- autor: ciolkowo, 2017-05-14 19:25
-
Po meczu z Cieszewem, nasz wyjazd na następne spotkanie ligowe z góry wydawał się trudny.Nie mniej jednak nie spodziewaliśmy się że sytuacja kadrowa tak się zmieni.Jedziemy do Iłowa w 12. Samo spotkanie jest widowiskiem jednostronnym. Już w 7 minucie tracimy bramkę ,po dośrodkowaniu z rzutu rożnego,złe krycie, a raczej jego brak powodują utratę gola.Do przerwy nic się nie zmienia .

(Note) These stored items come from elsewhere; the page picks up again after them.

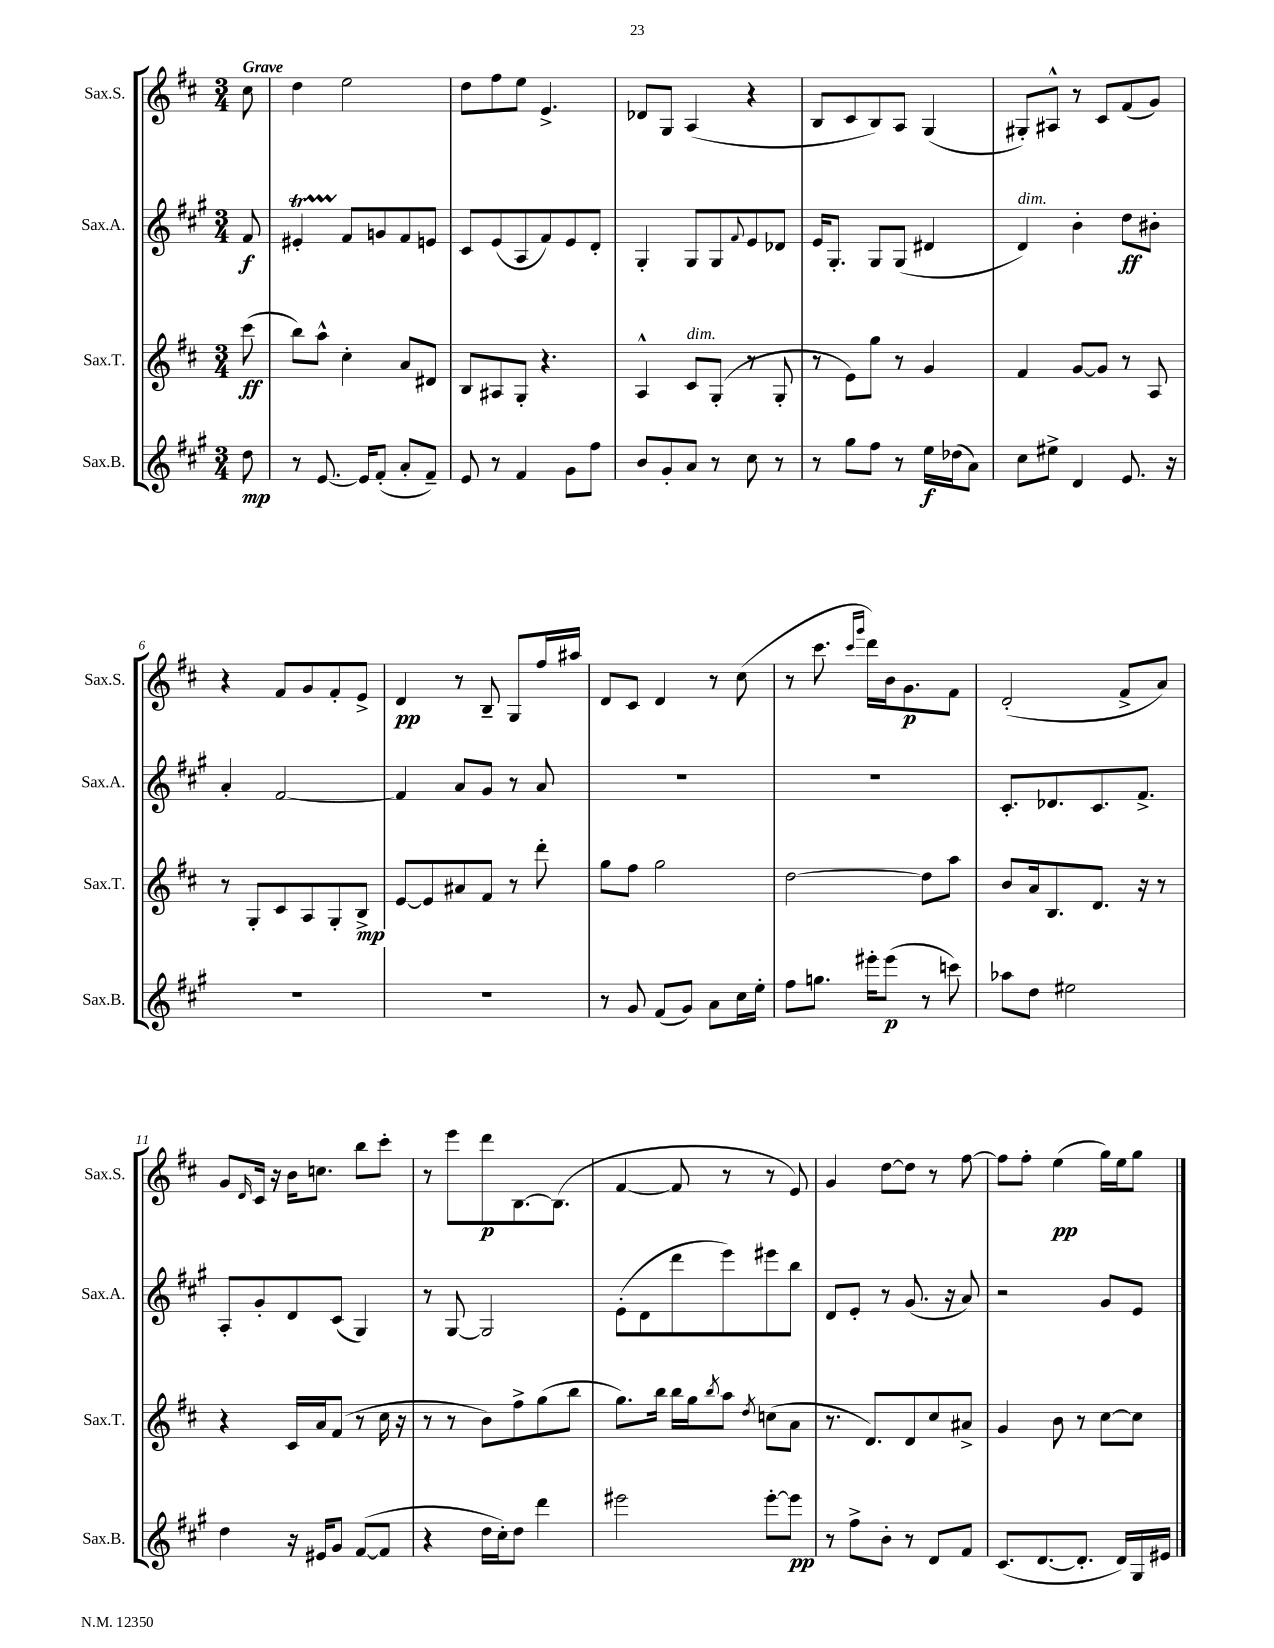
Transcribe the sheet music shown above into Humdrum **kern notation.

**kern	**kern	**kern	**kern
*staff4	*staff3	*staff2	*staff1
*clefG2	*clefG2	*clefG2	*clefG2
*k[f#c#g#]	*k[f#c#]	*k[f#c#g#]	*k[f#c#]
*M3/4	*M3/4	*M3/4	*M3/4
8dd\	(8ccc#\	8f#/	8cc#\
=	=	=	=
8r	8bb\L)	4e#'/	4dd\
[8.e/	8aa^^\J	.	.
.	4cc#'\	8f#/L	2ee\
16e/]LK	.	.	.
(8f#'/J	.	8g/	.
8a'/L	8a/L	8f#/	.
8f#~/J)	8d#/J	8e/J	.
=	=	=	=
8e/	8B/L	8c#/L	8dd\L
8r	8A#/	(8e/	8ff#\
4f#/	8G'/J	8A/	8ee\J
.	4.r	8f#/)	4.e^/
8g#\L	.	8e/	.
8ff#\J	.	8d'/J	.
=	=	=	=
8b/L	4A^^/	4G#'/	8d-/L
8g#'/	.	.	8G/J
8a/J	8c#/L	8G#/L	(4A/
8r	(8G'/J	8G#/	.
.	.	8qqf#/	.
8cc#\	8r	8e/	4r
8r	8G'/	8d-/J	.
=	=	=	=
8r	8r	16e/LK	8B/L
.	.	8.G#'/J	.
8gg#\L	8e\L)	.	8c#/
8ff#\J	8gg\J	8G#/L	8B/)
8r	8r	(8G#/J	8A/J
16ee\LL	4g/	4d#/	(4G/
(16dd-\J	.	.	.
8a\J)	.	.	.
=	=	=	=
8cc#\L	4f#/	4d/)	8G#'/L)
8ee#^\J	.	.	8A#^^/J
4d/	[8g/L	4b'\	8r
.	8g/]J	.	8c#/L
8.e/	8r	8dd\L	(8f#/
.	8A/	8b#'\J	8g/J)
16r	.	.	.
=	=	=	=
2.r	8r	4a'/	4r
.	8G'/L	.	.
.	8c#/	[2f#/	8f#/L
.	8A/	.	8g/
.	8G'/	.	8f#'/
.	8B^/J	.	8e^/J
=	=	=	=
2.r	[8e/L	4f#/]	4d/
.	8e/]	.	.
.	8a#/	8a/L	8r
.	8f#/J	8g#/J	8B~/
.	8r	8r	8G/L
.	8ddd'\	8a/	16ff#/L
.	.	.	16aa#/JJ
=	=	=	=
8r	8gg\L	2.r	8d/L
8g#/	8ff#\J	.	8c#/J
(8f#/L	2gg\	.	4d/
8g#/J)	.	.	.
8a\L	.	.	8r
16cc#\L	.	.	(8cc#\
16ee'\JJ	.	.	.
=	=	=	=
8ff#\L	[2dd\	2.r	8r
8.gg\J	.	.	8.ccc#\
.	.	.	16qqccc#/LL
.	.	.	16qqggg/JJ
16eee#'\LK	.	.	16ddd\LL)
(8eee#\J	.	.	16b\J
.	.	.	8.g\
8r	8dd\]L	.	.
8ccc\)	8aa\J	.	8f#\J
=	=	=	=
8aa-\L	8b/L	8.c#'/L	(2d'/
8dd\J	16a/k	.	.
.	8.B/	8.d-/	.
2ee#\	.	.	.
.	8.d/J	8.c#/	.
.	.	.	8f#^/L
.	16r	8.f#^/J	.
.	8r	.	8a/J)
=	=	=	=
4dd\	4r	8A'/L	8g/L
.	.	.	16qqd/
.	.	8g#'/	16c#/Jk
.	.	.	16r
16r	16c#/LL	8d/	16b\LK
16e#/LK	16a/J	.	8.cc\J
8g#/J	(8f#/J	(8c#/J	.
([8f#/L	8r	4G#/)	8bb\L
8f#/]J	16cc#\	.	8ccc#'\J
.	16r	.	.
=	=	=	=
4r	8r	8r	8r
.	8r	[8G#/	8eee\L
16dd\LL	8b\L)	2G#/]	8ddd\
16cc#'\J)	.	.	.
8dd\J	8ff#^\	.	[8.B\
4ddd\	(8gg\	.	.
.	.	.	(8.B\]J
.	8bb\J	.	.
=	=	=	=
2eee#\	8.gg\L)	(8e'\L	[4f#/
.	.	8d\	.
.	16bb\Jk	.	.
.	16bb\LL	8ddd\	8f#/]
.	16gg\J	.	.
.	8qbb/	.	.
.	8aa\J	8eee\)	8r
.	8qdd/	.	.
[8eee#'\L	(8cc\L	8eee#\	8r
8eee#\]J	8a\J	8bb\J	8e/)
=	=	=	=
8r	8.r	8d/L	4g/
8ff#^\L	.	8e'/J	.
.	8.d/L)	.	.
8b'\J	.	8r	[8dd\L
8r	8d/	(8.g#/	8dd\]J
8d/L	8cc#/	.	8r
.	.	16r	.
8f#/J	8a#^/J	8a/)	[8ff#\
=	=	=	=
(8.c#/L	4g/	2r	8ff#\]L
.	.	.	8ff#'\J
[8.d/	.	.	.
.	8b\	.	(4ee\
8.d'/]J	8r	.	.
.	[8cc#\L	8g#/L	16gg\LL)
16d/LL)	.	.	16ee\J
16G#/	8cc#\]J	8e/J	8gg\J
16e#/JJ	.	.	.
==	==	==	==
*-	*-	*-	*-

Po przerwie niewiele wnosimy do naszej gry ,w skutek czego po indywidualnej akcji zawodnika gospodarzy tracimy drugiego gola .Płaski strzał z okolicy 20 metra ląduje w naszej bramce.Odpowiadamy niezłą akcją i obronionym przez bramkarza ,strzałem Damiana Głowali.Miejscowi czują się już pewnie.Grają na luzie.Dostają kolejny prezent w postaci rzutu karnego,takiego z serii na 10 sędziów ,9 by go nie gwizdnęło.O dziwo ,przy tym stanie ,stworzyliśmy parę fajnych akcji ,a dwie z nich powinny zakończyć się golem dla nas. Niestety jak się nie wykorzystuje to najczęściej jest się za to karanym.Tracimy czwartego gola i mecz kończymy wynikiem 4:0
Skład Ciółkowa w tym meczu:Marcinkowski-Książek,Aronowski,Bezel,Matuszak-Oskroba,Iwanski,Wółkiewicz,Głowala,Mikołajczyk-Feliciak.W 55 minucie Oskrobę zmienił Szymański.Z rożnych względów zabrakło w tym meczu,Sumińskiego Marcina i Dawida,Cieszkowskiego P,Sarneckiego,Jabłońskiego,Sobczaka,Witkowskiego,Stępnia,Kopra i Rackiego. Przynajmniej 5/6 z nich gdyby byli obecni na pewno zagrali by w podstawowym składzie.Czy trzeba jeszcze coś więcej tu komentować.Podziękowania dla tych co byli ,a zwłaszcza dla Matuszaka ,który gonił z Płocka na to spotkanie.